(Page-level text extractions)
= = = = = = =
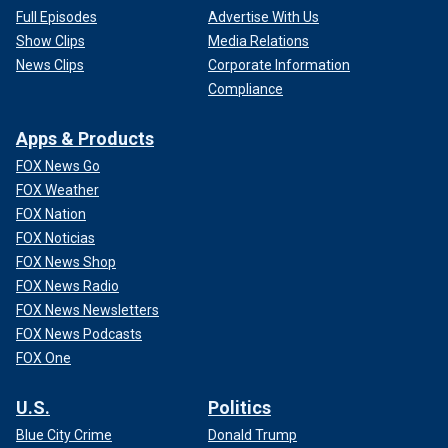
Full Episodes
Advertise With Us
Show Clips
Media Relations
News Clips
Corporate Information
Compliance
Apps & Products
FOX News Go
FOX Weather
FOX Nation
FOX Noticias
FOX News Shop
FOX News Radio
FOX News Newsletters
FOX News Podcasts
FOX One
U.S.
Politics
Blue City Crime
Donald Trump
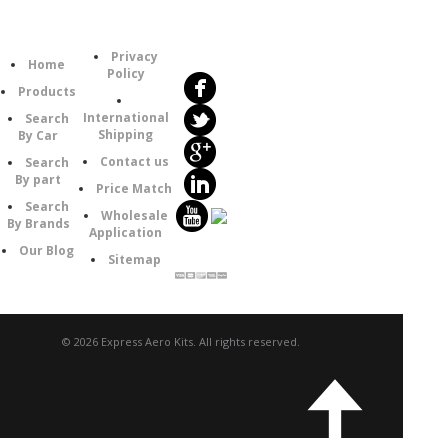
Follow
Information
Category
Us
Privacy
Home
Policy
Products
International
Search
Shipping
By Car
Contact us
Search
By part
Price Match
Search
Wholesale
By Brands
Application
Our Blog
Sitemap
© 2026 Express Aero Kits. All rights reserved.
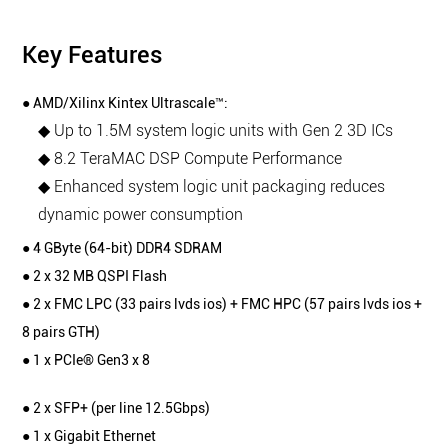
Key Features
● AMD/Xilinx Kintex Ultrascale™:
◆ Up to 1.5M system logic units with Gen 2 3D ICs
◆ 8.2 TeraMAC DSP Compute Performance
◆ Enhanced system logic unit packaging reduces
dynamic power consumption
● 4 GByte (64-bit) DDR4 SDRAM
● 2 x 32 MB QSPI Flash
● 2 x FMC LPC (33 pairs lvds ios) + FMC HPC (57 pairs lvds ios +
8 pairs GTH)
● 1 x PCIe® Gen3 x 8
● 2 x SFP+ (per line 12.5Gbps)
● 1 x Gigabit Ethernet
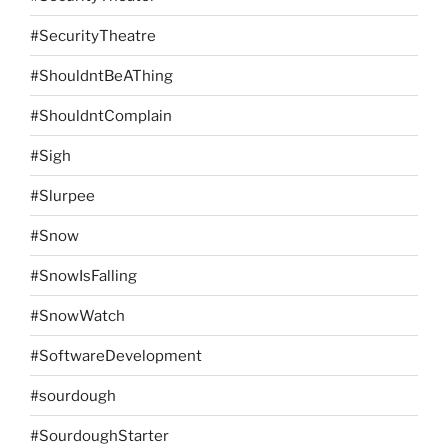
#SecurityTheatre
#ShouldntBeAThing
#ShouldntComplain
#Sigh
#Slurpee
#Snow
#SnowIsFalling
#SnowWatch
#SoftwareDevelopment
#sourdough
#SourdoughStarter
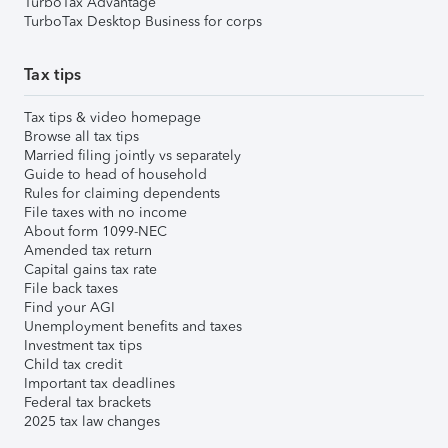
TurboTax Advantage
TurboTax Desktop Business for corps
Tax tips
Tax tips & video homepage
Browse all tax tips
Married filing jointly vs separately
Guide to head of household
Rules for claiming dependents
File taxes with no income
About form 1099-NEC
Amended tax return
Capital gains tax rate
File back taxes
Find your AGI
Unemployment benefits and taxes
Investment tax tips
Child tax credit
Important tax deadlines
Federal tax brackets
2025 tax law changes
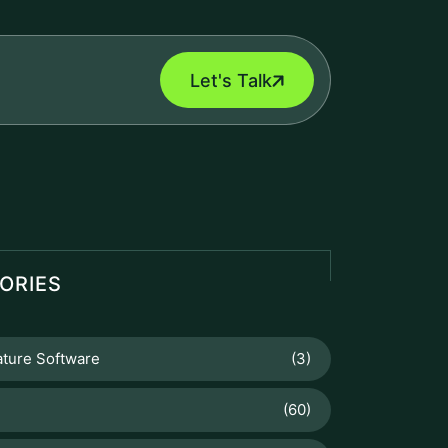
Let's Talk
ORIES
ature Software
(3)
(60)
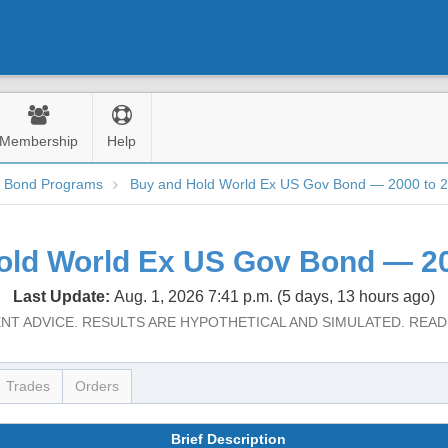
Membership
Help
d Bond Programs
Buy and Hold World Ex US Gov Bond — 2000 to 
old World Ex US Gov Bond — 20
Last Update:
Aug. 1, 2026 7:41 p.m. (5 days, 13 hours ago)
NT ADVICE. RESULTS ARE HYPOTHETICAL AND SIMULATED. REA
Trades
Orders
Brief Description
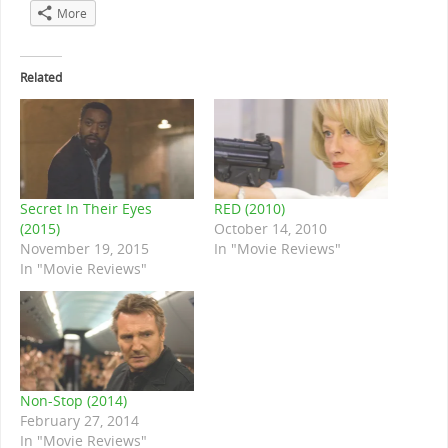
More
Related
Secret In Their Eyes
RED (2010)
(2015)
October 14, 2010
November 19, 2015
In "Movie Reviews"
In "Movie Reviews"
Non-Stop (2014)
February 27, 2014
In "Movie Reviews"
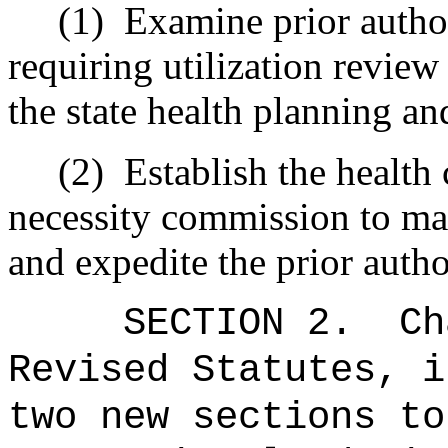
(1)
Examine prior author
requiring utilization review 
the state health planning a
(2)
Establish the health
necessity commission to m
and expedite the prior autho
SECTION 2.
Ch
Revised Statutes, i
two new sections to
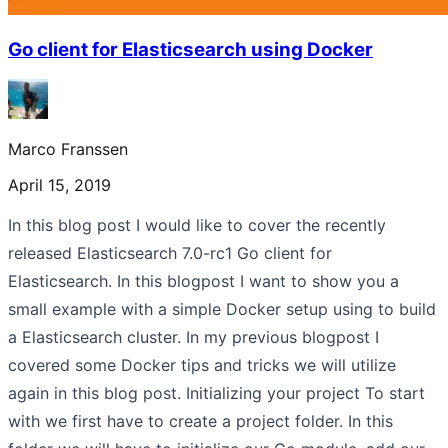
Go client for Elasticsearch using Docker
Marco Franssen
April 15, 2019
In this blog post I would like to cover the recently
released Elasticsearch 7.0-rc1 Go client for
Elasticsearch. In this blogpost I want to show you a
small example with a simple Docker setup using to build
a Elasticsearch cluster. In my previous blogpost I
covered some Docker tips and tricks we will utilize
again in this blog post. Initializing your project To start
with we first have to create a project folder. In this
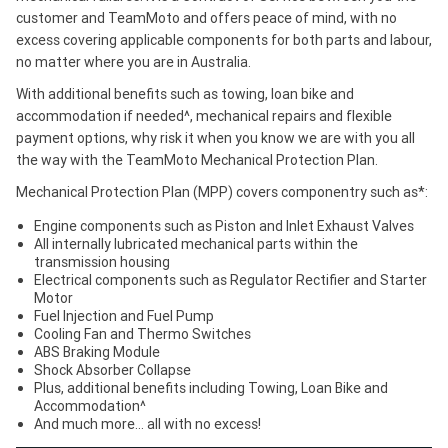
customer and TeamMoto and offers peace of mind, with no
excess covering applicable components for both parts and labour,
no matter where you are in Australia.
With additional benefits such as towing, loan bike and
accommodation if needed^, mechanical repairs and flexible
payment options, why risk it when you know we are with you all
the way with the TeamMoto Mechanical Protection Plan.
Mechanical Protection Plan (MPP) covers componentry such as*:
Engine components such as Piston and Inlet Exhaust Valves
All internally lubricated mechanical parts within the
transmission housing
Electrical components such as Regulator Rectifier and Starter
Motor
Fuel Injection and Fuel Pump
Cooling Fan and Thermo Switches
ABS Braking Module
Shock Absorber Collapse
Plus, additional benefits including Towing, Loan Bike and
Accommodation^
And much more… all with no excess!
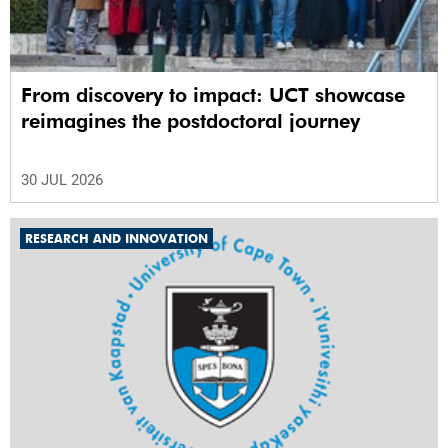
From discovery to impact: UCT showcase
reimagines the postdoctoral journey
30 JUL 2026
RESEARCH AND INNOVATION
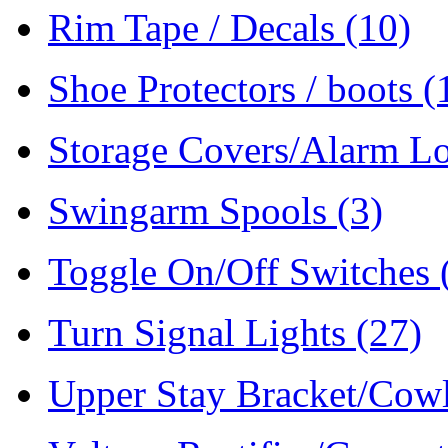
Rim Tape / Decals
(10)
Shoe Protectors / boots
(
Storage Covers/Alarm L
Swingarm Spools
(3)
Toggle On/Off Switches
Turn Signal Lights
(27)
Upper Stay Bracket/Cow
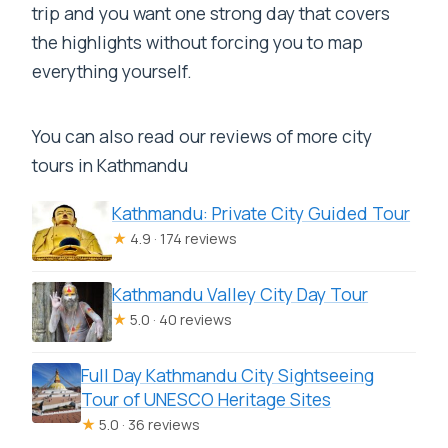
trip and you want one strong day that covers
the highlights without forcing you to map
everything yourself.
You can also read our reviews of more city
tours in Kathmandu
Kathmandu: Private City Guided Tour
★
4.9 · 174 reviews
Kathmandu Valley City Day Tour
★
5.0 · 40 reviews
Full Day Kathmandu City Sightseeing
Tour of UNESCO Heritage Sites
★
5.0 · 36 reviews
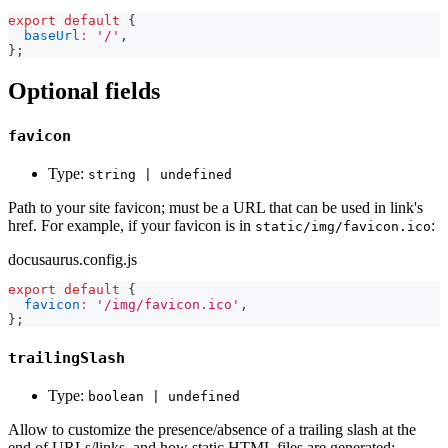
export
default
{
baseUrl
:
'/'
,
}
;
Optional fields
favicon
Type:
string | undefined
Path to your site favicon; must be a URL that can be used in link's
href. For example, if your favicon is in
:
static/img/favicon.ico
docusaurus.config.js
export
default
{
favicon
:
'/img/favicon.ico'
,
}
;
trailingSlash
Type:
boolean | undefined
Allow to customize the presence/absence of a trailing slash at the
end of URLs/links, and how static HTML files are generated:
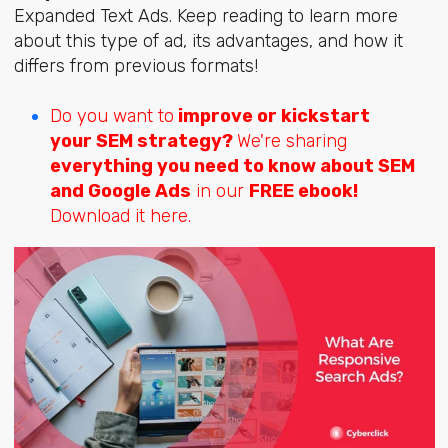
Expanded Text Ads. Keep reading to learn more
about this type of ad, its advantages, and how it
differs from previous formats!
Do you want to
improve or kickstart
your SEM strategy?
We're sharing
everything you need to know about SEM
and Google Ads
in our
FREE ebook!
Download it here.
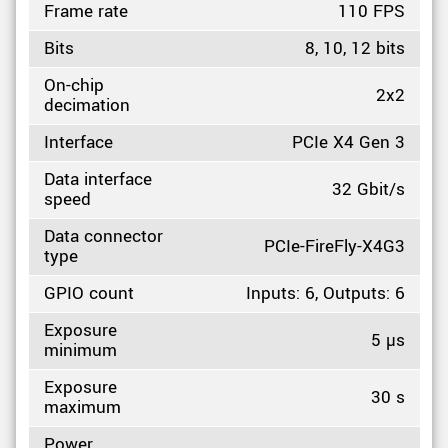
Frame rate
110 FPS
Bits
8, 10, 12 bits
On-chip
2x2
decimation
Interface
PCIe X4 Gen 3
Data interface
32 Gbit/s
speed
Data connector
PCIe-FireFly-X4G3
type
GPIO count
Inputs: 6, Outputs: 6
Exposure
5 µs
minimum
Exposure
30 s
maximum
Power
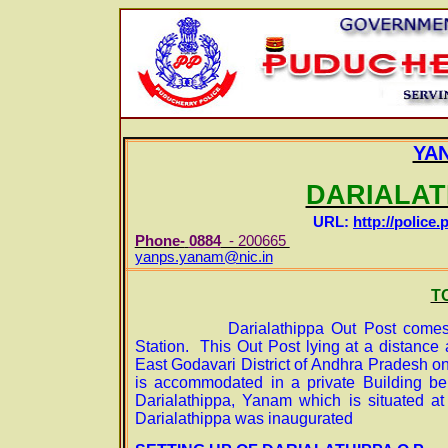
YA
DARIALAT
URL:
http://police.
Phone-
0884
- 200665
E-m
yanps.yanam@nic.in
T
Darialathippa Out Post comes
Station. This Out Post lying at a distance 
East Godavari District of Andhra Pradesh o
is accommodated in a private Building bel
Darialathippa, Yanam which is situated a
Darialathippa was inaugurated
= = = = = = =
- [Problem to solve]: Once the line containing "Inputs: 6, Outputs: 6" has been found, write out exactly that line and each one after it through the end of the data, leaving out every picture.

- [Answer]:
Inputs: 6, Outputs: 6
Exposure
5 µs
minimum
Exposure
30 s
maximum
Power
YA
DARIALAT
URL:
http://police.
Phone-
0884
- 200665
E-m
yanps.yanam@nic.in
T
Darialathippa Out Post comes
Station. This Out Post lying at a distance 
East Godavari District of Andhra Pradesh o
is accommodated in a private Building bel
Darialathippa, Yanam which is situated a
Darialathippa was inaugurated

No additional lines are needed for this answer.